• Passage provided:
AR occurring due to a T cell-dependent process corresponds to acute cellular rejection (ACR).[4] ACR typically occurs within the first 5–30 days after transplantation, but may occur as early as 2 days or as late as months to years after transplantation, and is usually the result of suboptimal immunosuppression. Patients with ACR may experience fever, liver tenderness, and nonspecific malaise, and some may be asymptomatic with abnormal hepatic biochemistry tests and peripheral eosinophilia. The liver function tests (LFTs) usually lack specificity, and its abnormalities in ACR are due to portal inflammation, bile duct inflammation, and endothelial inflammation, which are characteristic histological criteria for diagnosing ACR in liver grafts. However, in few occasions, liver biochemical tests may remain entirely normal despite ACR.[5],[6] Many immune markers such as interleukin (IL)-2, IL-6, IL-9, IL-15, IL-17, IL-18, IL-23, interferon γ, and tumor necrosis factor α have been implicated in detecting ACR; however, in this study, we assess the new immune markers for ACR in the peripheral blood using high-dimensional flow cytometry.[7]


  Materials and Methods Top


This is a prospective observational study conducted between January 2020 and July 2020 in the Department of Molecular and Cellular Medicine in collaboration with Departments of Transplant Surgery, Hepatology, and Paediatric Hepatology at Institute of Liver and Biliary Sciences, after approval by the institutional ethics committee. Liver-transplant recipients undergoing liver biopsy for suspected rejection posttransplantation were enrolled after informed and written consent. In addition to this, healthy subjects were also enrolled in the study as controls.

Patients and subjects

A total of 19 liver-transplant recipients (adults, n = 12 and pediatric, n = 7) suspected with rejection posttransplantation before undergoing biopsy were recruited in this study. Out of the 19 patients, 11 were confirmed on liver biopsy as ACR and were considered in “rejection group.” Six patients showed no rejection in liver biopsy and were considered in “no rejection group.” Two patients showed indeterminate rejection on liver biopsy and were excluded from the study. Three patients in the rejection group were also followed up, and the second blood sample was collected 7 days posttreatment with pulsing steroid therapy. Blood from healthy subjects (healthy control; n = 9) was collected to compare the immune parameters.

Biochemical parameters

Complete blood count, LFT, and kidney function test (KFT) of the subjects enrolled in the study were taken from the hospital information system.

Blood sampling

A peripheral blood sample of around 9–10 ml was collected from all patients and healthy controls.

• Exercises:
**1)** In the passage on acute cellular rejection, how many of the 19 recruited patients were confirmed on liver biopsy as having ACR?
**2)** Transcribe the passage on acute cellular rejection word for word, starting with "A total of 19" and going on through "the immune parameters.".
The records are separate material, unrelated to the passage on acute cellular rejection.

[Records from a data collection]
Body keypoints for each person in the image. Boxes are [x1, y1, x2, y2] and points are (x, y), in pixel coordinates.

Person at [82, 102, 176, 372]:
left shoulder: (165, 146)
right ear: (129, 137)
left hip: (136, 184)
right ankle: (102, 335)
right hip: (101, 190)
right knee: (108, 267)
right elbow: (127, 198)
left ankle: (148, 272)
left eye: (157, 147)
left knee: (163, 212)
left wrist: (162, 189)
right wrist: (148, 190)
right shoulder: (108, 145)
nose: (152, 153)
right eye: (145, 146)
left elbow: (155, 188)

• Task responses:
**1)** Eleven patients were confirmed on liver biopsy as having ACR.

**2)**
A total of 19 liver-transplant recipients (adults, n = 12 and pediatric, n = 7) suspected with rejection posttransplantation before undergoing biopsy were recruited in this study. Out of the 19 patients, 11 were confirmed on liver biopsy as ACR and were considered in “rejection group.” Six patients showed no rejection in liver biopsy and were considered in “no rejection group.” Two patients showed indeterminate rejection on liver biopsy and were excluded from the study. Three patients in the rejection group were also followed up, and the second blood sample was collected 7 days posttreatment with pulsing steroid therapy. Blood from healthy subjects (healthy control; n = 9) was collected to compare the immune parameters.